Beatriz Pitrez Carpes
2022-12-16 16:37:00Para surpresa de ninguém.
ADRIANO
2022-12-15 18:09:28Anotem: vamos recuar 50 em 4. JK deve estar se revirando no túmulo.
André Januário Martinez
2022-12-15 16:45:51Ah os pintinhos no lixo! Só não conseguimos mais diferenciar os pintos do lixo... "Dormia, a nossa pátria, mãe tão distraída". - Chico Buarque
SÉRGIO SL
2022-12-15 13:57:08Arrombaram a pontapés as portas das Estatais para ter acesso ao caixa. Pode isso Arnaldo? (ou melhor, STF ).
Fabio
2022-12-15 13:48:41Essa lei é um deboche, um escárnio; mas como muitos que a gente viu nos últimos anos. O Lula e o PT deveriam reconhecer que foram pegos com a mão na massa (de dinheiro) e pegar mais leve. Mas não é isso que parece estar acontecendo. A história se reescreve.
────────
__Conjunto de tarefas__:
**A)** Responda com base nos comentários de leitores:
(i) Qual nome aparece depois da citação "Dormia, a nossa pátria, mãe tão distraída"?
(ii) Segundo o comentário de ADRIANO, quem "deve estar se revirando no túmulo"?
(iii) Com quais dois substantivos Fabio qualifica a lei?
**B)** Traduza para o inglês esta frase dos comentários de leitores: "Essa lei é um deboche, um escárnio; mas como muitos que a gente viu nos últimos anos."
**C)** Prossiga com os comentários de leitores a partir do ponto em que terminam.
────────
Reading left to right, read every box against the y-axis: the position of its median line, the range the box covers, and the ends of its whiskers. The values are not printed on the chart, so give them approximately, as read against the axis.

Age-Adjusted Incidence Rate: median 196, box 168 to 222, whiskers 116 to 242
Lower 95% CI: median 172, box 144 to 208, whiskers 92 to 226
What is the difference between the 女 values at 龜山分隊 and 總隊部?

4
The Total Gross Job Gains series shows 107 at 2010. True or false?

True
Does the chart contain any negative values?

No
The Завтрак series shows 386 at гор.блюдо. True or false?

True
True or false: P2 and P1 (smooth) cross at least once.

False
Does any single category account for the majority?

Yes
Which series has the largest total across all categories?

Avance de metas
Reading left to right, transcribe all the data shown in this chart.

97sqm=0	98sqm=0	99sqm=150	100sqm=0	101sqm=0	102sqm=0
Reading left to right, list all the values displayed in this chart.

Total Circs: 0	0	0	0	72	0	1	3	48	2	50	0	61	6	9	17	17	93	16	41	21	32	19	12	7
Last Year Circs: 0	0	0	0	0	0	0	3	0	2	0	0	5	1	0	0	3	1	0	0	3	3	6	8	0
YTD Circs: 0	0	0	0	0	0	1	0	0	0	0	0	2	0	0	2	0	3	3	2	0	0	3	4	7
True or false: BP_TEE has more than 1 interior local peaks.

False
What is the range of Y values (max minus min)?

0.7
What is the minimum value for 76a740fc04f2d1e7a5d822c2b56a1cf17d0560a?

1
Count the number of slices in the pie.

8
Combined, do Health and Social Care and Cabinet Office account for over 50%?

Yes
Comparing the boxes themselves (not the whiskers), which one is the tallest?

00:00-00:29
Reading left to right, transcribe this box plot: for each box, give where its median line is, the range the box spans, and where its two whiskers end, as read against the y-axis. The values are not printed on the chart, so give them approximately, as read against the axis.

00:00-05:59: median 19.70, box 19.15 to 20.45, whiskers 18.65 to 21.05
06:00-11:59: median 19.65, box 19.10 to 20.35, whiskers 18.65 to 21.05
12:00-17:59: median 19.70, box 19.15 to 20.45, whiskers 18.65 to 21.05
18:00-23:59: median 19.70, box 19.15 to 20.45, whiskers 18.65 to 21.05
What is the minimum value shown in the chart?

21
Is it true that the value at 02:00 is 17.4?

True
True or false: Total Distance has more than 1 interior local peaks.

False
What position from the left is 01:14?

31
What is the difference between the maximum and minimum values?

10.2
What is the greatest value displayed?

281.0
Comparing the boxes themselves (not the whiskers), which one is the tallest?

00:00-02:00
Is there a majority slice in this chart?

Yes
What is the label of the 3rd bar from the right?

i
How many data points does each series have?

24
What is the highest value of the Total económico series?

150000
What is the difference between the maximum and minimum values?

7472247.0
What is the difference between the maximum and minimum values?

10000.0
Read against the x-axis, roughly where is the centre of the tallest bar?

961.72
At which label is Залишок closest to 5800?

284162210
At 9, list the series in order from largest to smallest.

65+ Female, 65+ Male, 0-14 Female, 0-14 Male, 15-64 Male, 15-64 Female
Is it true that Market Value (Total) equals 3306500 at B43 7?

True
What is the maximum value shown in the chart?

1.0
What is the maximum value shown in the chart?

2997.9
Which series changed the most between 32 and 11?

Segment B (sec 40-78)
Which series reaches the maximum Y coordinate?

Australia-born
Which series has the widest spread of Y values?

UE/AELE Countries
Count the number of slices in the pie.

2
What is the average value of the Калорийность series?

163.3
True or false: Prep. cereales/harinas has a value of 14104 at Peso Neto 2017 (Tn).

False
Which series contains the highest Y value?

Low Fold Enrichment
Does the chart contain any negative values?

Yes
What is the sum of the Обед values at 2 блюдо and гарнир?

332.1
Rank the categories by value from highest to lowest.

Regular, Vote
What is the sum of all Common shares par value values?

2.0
────────
__Respostas numeradas__:
**A)**
(i) Chico Buarque.
(ii) JK.
(iii) Deboche e escárnio.

**B)** This law is a mockery, a disgrace; but like many we have seen in recent years.

**C)**
Manoel Carlos
2022-12-15 13:48:07Brasília... Cafajestes a serviço da Cleptocracia
C. PAULO
2022-12-15 13:14:32A ditadura do bem já começou. Tudo em defesa da democracia. Tudo em defesa dos pobres. O ódio venceu em nome do amor.
Marcello
2022-12-15 13:06:03Da série: Tranqueiras do Brasil, como destruir um país.
Eduardo
2022-12-15 13:05:19Excelente artigo. Essa mais que centenária indiferença e pouco caso da privilegiatura brasileira com as leis e com os brasileiros, um dia terá resposta. Brasília faz bastante força para um dia se tornar nossa Versailles.